First, the decision to tax depositors represents a confiscation of private property. If a country is willing to cross that line once, the second time is a lot easier.
Second, violating a guarantee of deposit insurance in one country creates anxiety in others and undermines efforts to institute uniform banking practices across the euro area. It’s puzzling why depositors in countries such as Spain and Italy aren’t aggressively withdrawing money from their accounts. For the small price of 17.57 euros a person, European leaders could have raised the same amount of money and preserved the sanctity of deposit insurance, according to Carl Weinberg, chief economist at High Frequency Economics in Valhalla, New York.
Third, the decisions taken by European governments this week may hasten the single currency’s demise. They are using what amounts to “blackmail to confiscate deposits,” said Athanasios Orphanides, a former governor of the Central Bank of Cyprus. “What we are witnessing is the slow death of the European project.”
Which brings us to the real issue: The European monetary union was never a real union. Nor does it seem to be moving in that direction. Yes, these 17 countries share a common currency, a common market and common rules. They even give voice to a common purpose. But people still think of themselves as German or French or Cypriot first, not European.

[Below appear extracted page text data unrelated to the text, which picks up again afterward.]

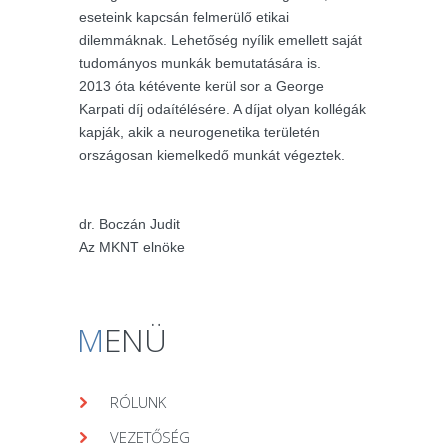
eseteink kapcsán felmerülő etikai
dilemmáknak. Lehetőség nyílik emellett saját
tudományos munkák bemutatására is.
2013 óta kétévente kerül sor a George
Karpati díj odaítélésére. A díjat olyan kollégák
kapják, akik a neurogenetika területén
országosan kiemelkedő munkát végeztek.
dr. Boczán Judit
Az MKNT elnöke
M
ENÜ
RÓLUNK
VEZETŐSÉG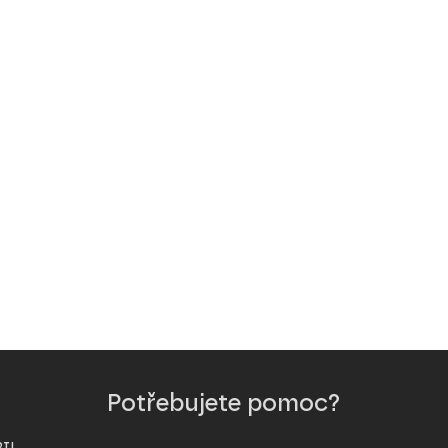
Potřebujete pomoc?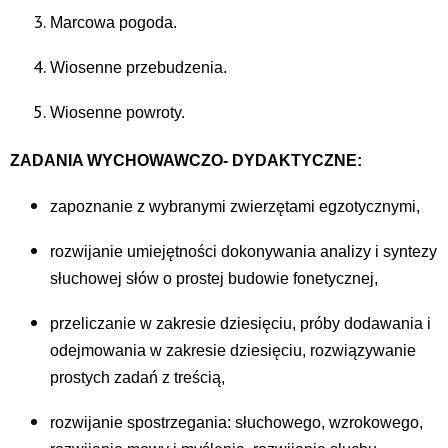
Marcowa pogoda.
Wiosenne przebudzenia.
Wiosenne powroty.
ZADANIA WYCHOWAWCZO- DYDAKTYCZNE:
zapoznanie z wybranymi zwierzętami egzotycznymi,
rozwijanie umiejętności dokonywania analizy i syntezy
słuchowej słów o prostej budowie fonetycznej,
przeliczanie w zakresie dziesięciu, próby dodawania i
odejmowania w zakresie dziesięciu, rozwiązywanie
prostych zadań z treścią,
rozwijanie spostrzegania: słuchowego, wzrokowego,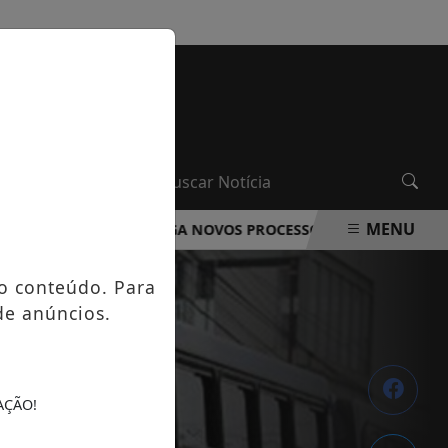
QUINTA-FEIRA, 06 DE AGOSTO 2026
MENU
A ROCHA DIVULGA NOVOS PROCESSOS SELETIVOS NA ÁREA D
o conteúdo. Para
de anúncios.
AÇÃO!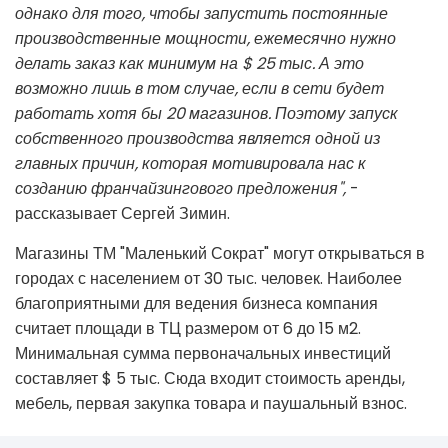
однако для того, чтобы запустить постоянные
производственные мощности, ежемесячно нужно
делать заказ как минимум на $ 25 тыс. А это
возможно лишь в том случае, если в сети будет
работать хотя бы 20 магазинов. Поэтому запуск
собственного производства является одной из
главных причин, которая мотивировала нас к
созданию франчайзингового предложения",
-
рассказывает Сергей Зимин.
Магазины ТМ "Маленький Сократ" могут открываться в
городах с населением от 30 тыс. человек. Наиболее
благоприятными для ведения бизнеса компания
считает площади в ТЦ размером от 6 до 15 м
2
.
Минимальная сумма первоначальных инвестиций
составляет $ 5 тыс. Сюда входит стоимость аренды,
мебель, первая закупка товара и паушальный взнос.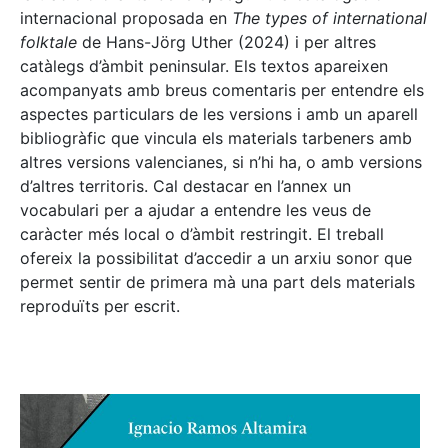
internacional proposada en
The types of international
folktale
de Hans-Jörg Uther (2024) i per altres
catàlegs d’àmbit peninsular. Els textos apareixen
acompanyats amb breus comentaris per entendre els
aspectes particulars de les versions i amb un aparell
bibliogràfic que vincula els materials tarbeners amb
altres versions valencianes, si n’hi ha, o amb versions
d’altres territoris. Cal destacar en l’annex un
vocabulari per a ajudar a entendre les veus de
caràcter més local o d’àmbit restringit. El treball
ofereix la possibilitat d’accedir a un arxiu sonor que
permet sentir de primera mà una part dels materials
reproduïts per escrit.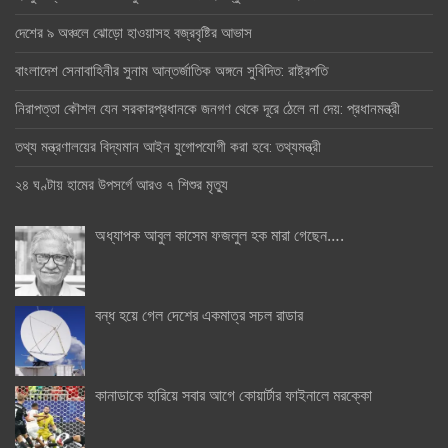
দেশের ৯ অঞ্চলে ঝোড়ো হাওয়াসহ বজ্রবৃষ্টির আভাস
বাংলাদেশ সেনাবাহিনীর সুনাম আন্তর্জাতিক অঙ্গনে সুবিদিত: রাষ্ট্রপতি
নিরাপত্তা কৌশল যেন সরকারপ্রধানকে জনগণ থেকে দূরে ঠেলে না দেয়: প্রধানমন্ত্রী
তথ্য মন্ত্রণালয়ের বিদ্যমান আইন যুগোপযোগী করা হবে: তথ্যমন্ত্রী
২৪ ঘণ্টায় হামের উপসর্গে আরও ৭ শিশুর মৃত্যু
অধ্যাপক আবুল কাসেম ফজলুল হক মারা গেছেন….
বন্ধ হয়ে গেল দেশের একমাত্র সচল রাডার
কানাডাকে হারিয়ে সবার আগে কোয়ার্টার ফাইনালে মরক্কো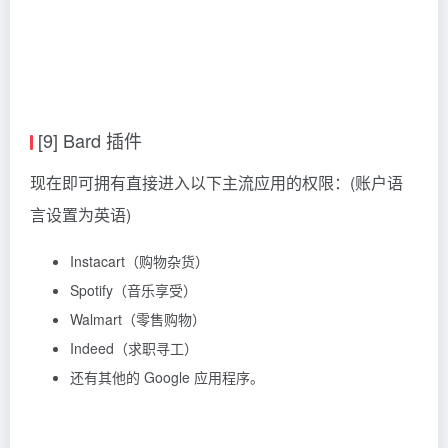
[9] Bard 插件
现在即可拥有直接进入以下主流应用的权限：(账户语
言设置为英语)
Instacart（购物杂货）
Spotify（音乐享受）
Walmart（零售购物）
Indeed（求职寻工）
还有其他的 Google 应用程序。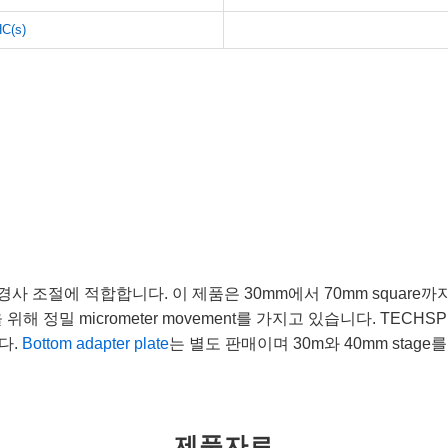
C(s)
ng post의 경사 조절에 적합합니다. 이 제품은 30mm에서 70mm squa
을 위해 정밀 micrometer movement를 가지고 있습니다. T
다.
Bottom adapter plate
는 별도 판매이며 30m와 40mm stage를 
제품자료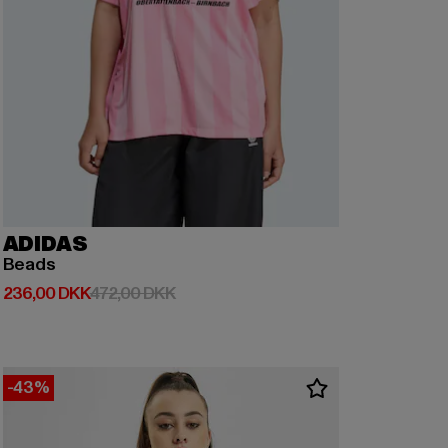
ADIDAS
Beads
Nuværende pris: 236,00 DKK
Kampagnepris: 472,00 DKK
236,00 DKK
472,00 DKK
-43%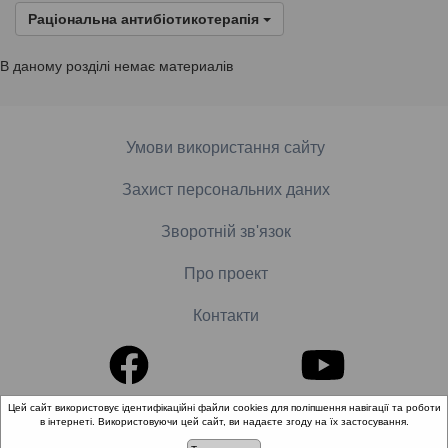
Раціональна антибіотикотерапія
В даному розділі немає материалів
Умови використання сайту
Захист персональних даних
Зворотній зв'язок
Про проект
Контакти
Цей сайт використовує ідентифікаційні файли cookies для поліпшення навігації та роботи
в інтернеті. Використовуючи цей сайт, ви надаєте згоду на їх застосування.
© 2018-2026 «Школа доказової медицини». Всі права
захищені.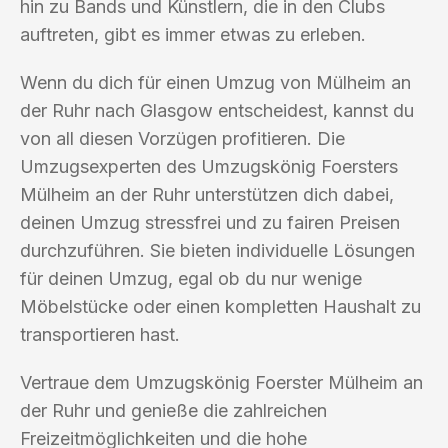
hin zu Bands und Künstlern, die in den Clubs
auftreten, gibt es immer etwas zu erleben.
Wenn du dich für einen Umzug von Mülheim an
der Ruhr nach Glasgow entscheidest, kannst du
von all diesen Vorzügen profitieren. Die
Umzugsexperten des Umzugskönig Foersters
Mülheim an der Ruhr unterstützen dich dabei,
deinen Umzug stressfrei und zu fairen Preisen
durchzuführen. Sie bieten individuelle Lösungen
für deinen Umzug, egal ob du nur wenige
Möbelstücke oder einen kompletten Haushalt zu
transportieren hast.
Vertraue dem Umzugskönig Foerster Mülheim an
der Ruhr und genieße die zahlreichen
Freizeitmöglichkeiten und die hohe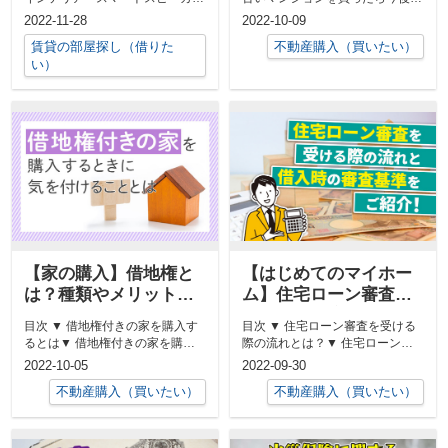
ー」▼ QOLを上げるおすすめの
うなるんだろうと考えたことはあ
2022-11-28
2022-10-09
イ...
りませんか...
賃貸の部屋探し（借りた
不動産購入（買いたい）
い）
【家の購入】借地権と
【はじめてのマイホー
は？種類やメリットデ
ム】住宅ローン審査を
メリットをわかりやす
受ける際の流れと借入
目次 ▼ 借地権付きの家を購入す
目次 ▼ 住宅ローン審査を受ける
く解説
時の審査基準をご紹
るとは▼ 借地権付きの家を購入
際の流れとは？▼ 住宅ローンを
介！
するメリットとデメリット▼ 借
組む際の審査基準▼ 住宅ローン
2022-10-05
2022-09-30
地権...
審査...
不動産購入（買いたい）
不動産購入（買いたい）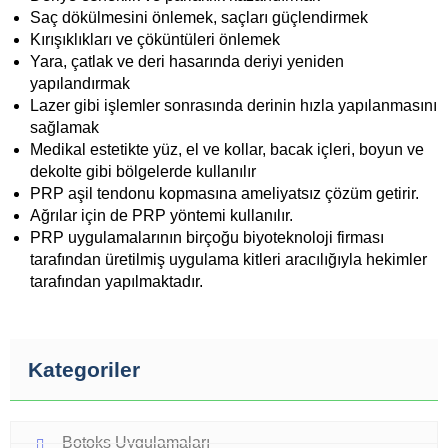
Saç dökülmesini önlemek, saçları güçlendirmek
Kırışıklıkları ve çöküntüleri önlemek
Yara, çatlak ve deri hasarında deriyi yeniden
yapılandırmak
Lazer gibi işlemler sonrasında derinin hızla yapılanmasını
sağlamak
Medikal estetikte yüz, el ve kollar, bacak içleri, boyun ve
dekolte gibi bölgelerde kullanılır
PRP aşil tendonu kopmasına ameliyatsız çözüm getirir.
Ağrılar için de PRP yöntemi kullanılır.
PRP uygulamalarının birçoğu biyoteknoloji firması
tarafından üretilmiş uygulama kitleri aracılığıyla hekimler
tarafından yapılmaktadır.
Kategoriler
Botoks Uygulamaları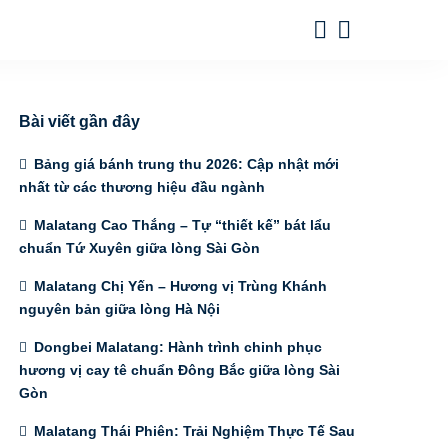
Bài viết gần đây
Bảng giá bánh trung thu 2026: Cập nhật mới
nhất từ các thương hiệu đầu ngành
Malatang Cao Thắng – Tự “thiết kế” bát lẩu
chuẩn Tứ Xuyên giữa lòng Sài Gòn
Malatang Chị Yến – Hương vị Trùng Khánh
nguyên bản giữa lòng Hà Nội
Dongbei Malatang: Hành trình chinh phục
hương vị cay tê chuẩn Đông Bắc giữa lòng Sài
Gòn
Malatang Thái Phiên: Trải Nghiệm Thực Tế Sau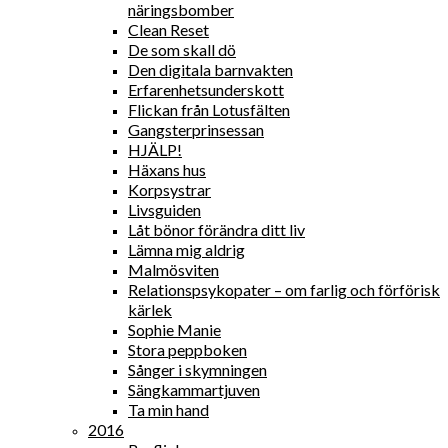
näringsbomber
Clean Reset
De som skall dö
Den digitala barnvakten
Erfarenhetsunderskott
Flickan från Lotusfälten
Gangsterprinsessan
HJÄLP!
Häxans hus
Korpsystrar
Livsguiden
Låt bönor förändra ditt liv
Lämna mig aldrig
Malmösviten
Relationspsykopater – om farlig och förförisk
kärlek
Sophie Manie
Stora peppboken
Sånger i skymningen
Sängkammartjuven
Ta min hand
2016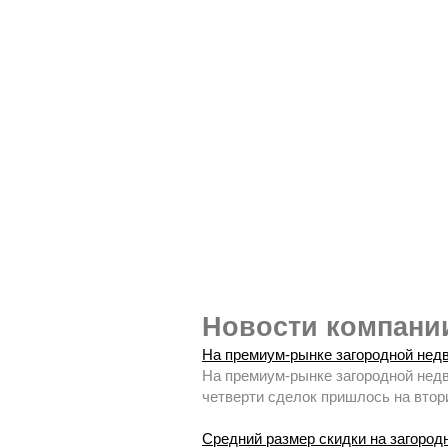
Новости компан
На премиум-рынке загородной недв
На премиум-рынке загородной недв
четверти сделок пришлось на втори
Средний размер скидки на загород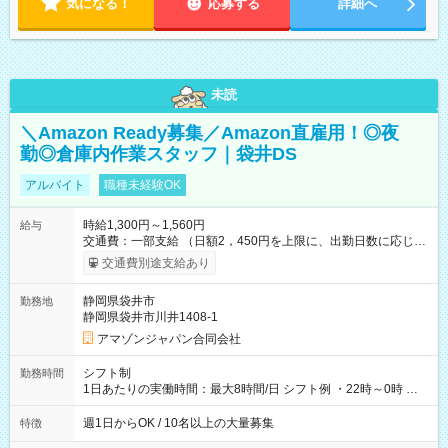
気になる！
応募する
詳細へ
未読
＼Amazon Ready募集／Amazon直雇用！◎夜
勤◎倉庫内作業スタッフ｜袋井DS
アルバイト
職種未経験OK
時給1,300円～1,560円
給与
交通費：一部支給 （日額2，450円を上限に、出勤日数に応じて
実費支給） ※22:00～翌5:00までは時給25%UP！ ■給与前払い
交通費別途支給あり
制度あり ※前払い額の上限あり、手数料無料（Amazon負担）
そのほか所定の条件が適用されます 【試用期間】試用期間なし
静岡県袋井市
勤務地
静岡県袋井市川井1408-1
アマゾンジャパン合同会社
シフト制
勤務時間
1日あたりの実働時間：最大8時間/日 シフト例 ・22時～0時 入
社後、就業可能シフトをご確認の上、申請してください。
週1日からOK / 10名以上の大量募集
特徴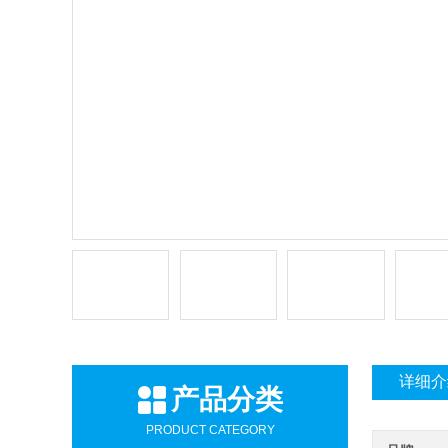
详细介
产品分类
PRODUCT CATEGORY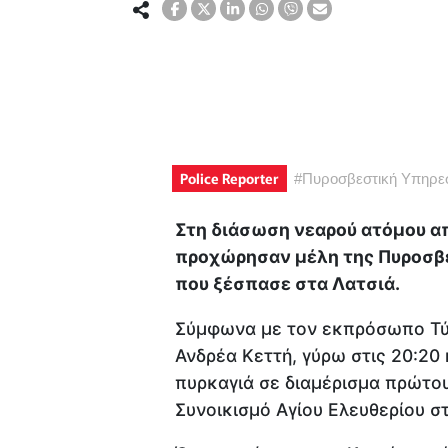
Police Reporter
#
Πυροσβεστική Υπηρε
Στη διάσωση νεαρού ατόμου α
προχώρησαν μέλη της Πυροσβε
που ξέσπασε στα Λατσιά.
Σύμφωνα με τον εκπρόσωπο Τύ
Ανδρέα Κεττή, γύρω στις 20:20
πυρκαγιά σε διαμέρισμα πρώτο
Συνοικισμό Αγίου Ελευθερίου στ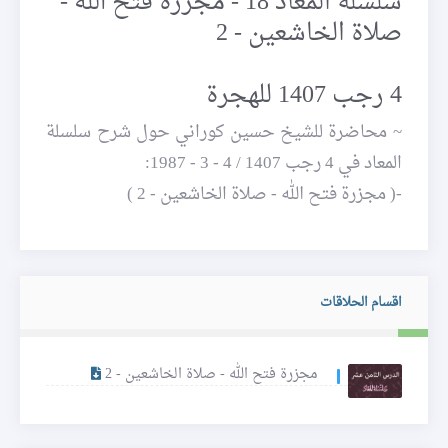
سلسلة المعاد 18 - مجزرة فتح الله -
صلاة الخاشعين - 2
4 رجب 1407 للهجرة
~ محاضرة للشيخ حسين كوراني حول شرح سلسلة
المعاد في 4 رجب 1407 / 4 - 3 - 1987:
-( مجزرة فتح الله - صلاة الخاشعين - 2 )
اقسام الحلاقات
مجزرة فتح الله - صلاة الخاشعين - 2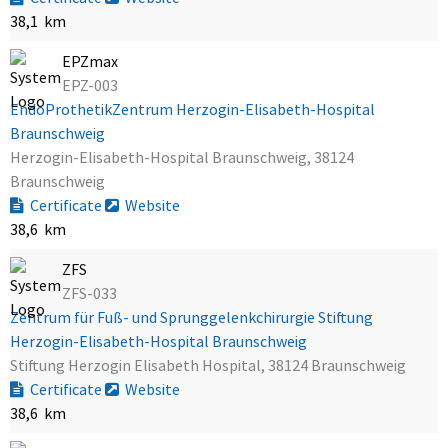
38,1 km
EPZmax
EPZ-003
EndoProthetikZentrum Herzogin-Elisabeth-Hospital
Braunschweig
Herzogin-Elisabeth-Hospital Braunschweig, 38124
Braunschweig
Certificate
Website
38,6 km
ZFS
ZFS-033
Zentrum für Fuß- und Sprunggelenkchirurgie Stiftung
Herzogin-Elisabeth-Hospital Braunschweig
Stiftung Herzogin Elisabeth Hospital, 38124 Braunschweig
Certificate
Website
38,6 km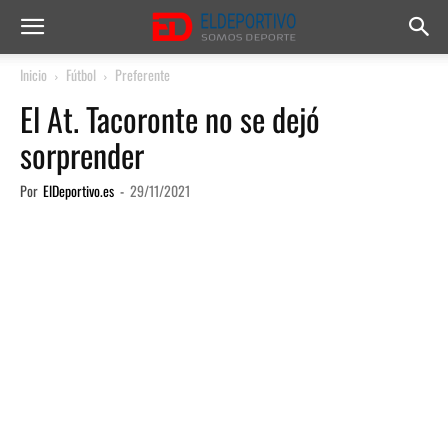
Inicio
Fútbol
Preferente
El At. Tacoronte no se dejó
sorprender
Por
ElDeportivo.es
-
29/11/2021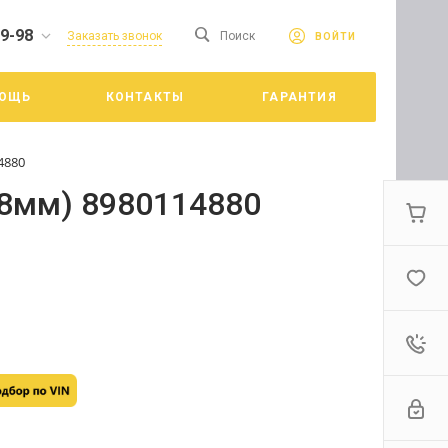
19-98
сайте. Продолжая
Заказать звонок
Поиск
ВОЙТИ
Принять
е конфиденциальности
ОЩЬ
КОНТАКТЫ
ГАРАНТИЯ
цкий
4880
18мм) 8980114880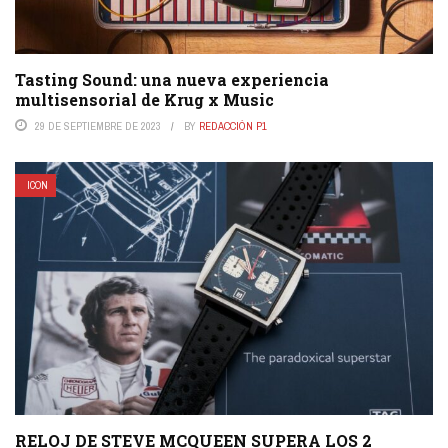
Tasting Sound: una nueva experiencia
multisensorial de Krug x Music
29 DE SEPTIEMBRE DE 2023
BY
REDACCIÓN P1
ICON
RELOJ DE STEVE MCQUEEN SUPERA LOS 2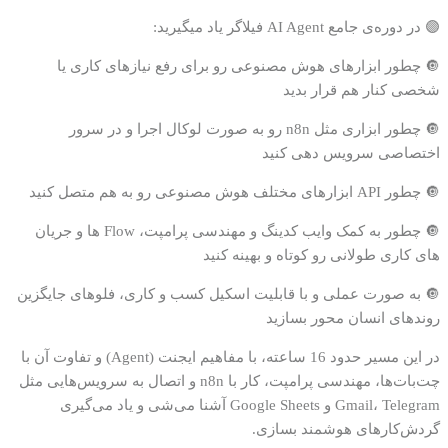
🟣 در دوره‌ی جامع AI Agent فیلاگر یاد میگیرید:
🔘 چطور ابزارهای هوش مصنوعی رو برای رفع نیازهای کاری یا
شخصی کنار هم قرار بدید
🔘 چطور ابزاری مثل n8n رو به صورت لوکال اجرا و در سرور
اختصاصی سرویس دهی کنید
🔘 چطور API ابزارهای مختلف هوش مصنوعی رو به هم متصل کنید
🔘 چطور به کمک وایب کدینگ و مهندسی پرامپت، Flow ها و جریان
های کاری طولانی رو کوتاه و بهینه کنید
🔘 به صورت عملی و با قابلیت اسکیل کسب و کاری، فلوهای جایگزین
روندهای انسان محور بسازید
در این مسیر حدود 16 ساعته، با مفاهیم ایجنت (Agent) و تفاوت آن با
چت‌بات‌ها، مهندسی پرامپت، کار با n8n و اتصال به سرویس‌هایی مثل
Gmail، Telegram و Google Sheets آشنا می‌شی و یاد می‌گیری
گردش‌کارهای هوشمند بسازی.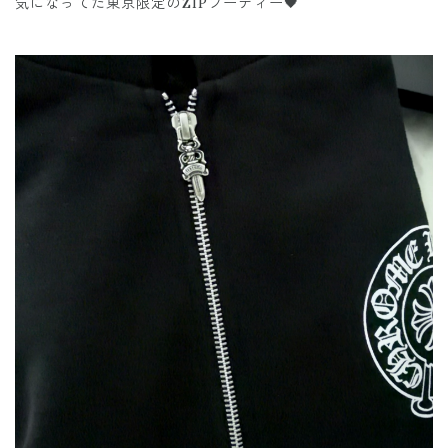
気になってた東京限定のZIPフーディー🖤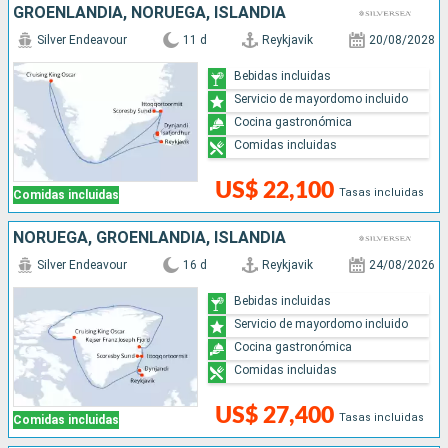
GROENLANDIA, NORUEGA, ISLANDIA
Silver Endeavour
11 d
Reykjavik
20/08/2028
Bebidas incluidas
Servicio de mayordomo incluido
Cocina gastronómica
Comidas incluidas
US$ 22,100
Tasas incluidas
Comidas incluidas
NORUEGA, GROENLANDIA, ISLANDIA
Silver Endeavour
16 d
Reykjavik
24/08/2026
Bebidas incluidas
Servicio de mayordomo incluido
Cocina gastronómica
Comidas incluidas
US$ 27,400
Tasas incluidas
Comidas incluidas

Their actions are at odds, as well. Despite Europe’s social democratic foundation, decisions are still made by governments (in general, Germany’s) on the basis of what’s good for the nation-state, not the whole.
Banks in Cyprus remain closed until the authorities can arrange for security to deal with an onslaught of angry depositors. A mass exodus would be no surprise, even without Paul Newman.
(Caroline Baum, author of “Just What I Said,” is a Bloomberg View columnist. The opinions expressed are her own.)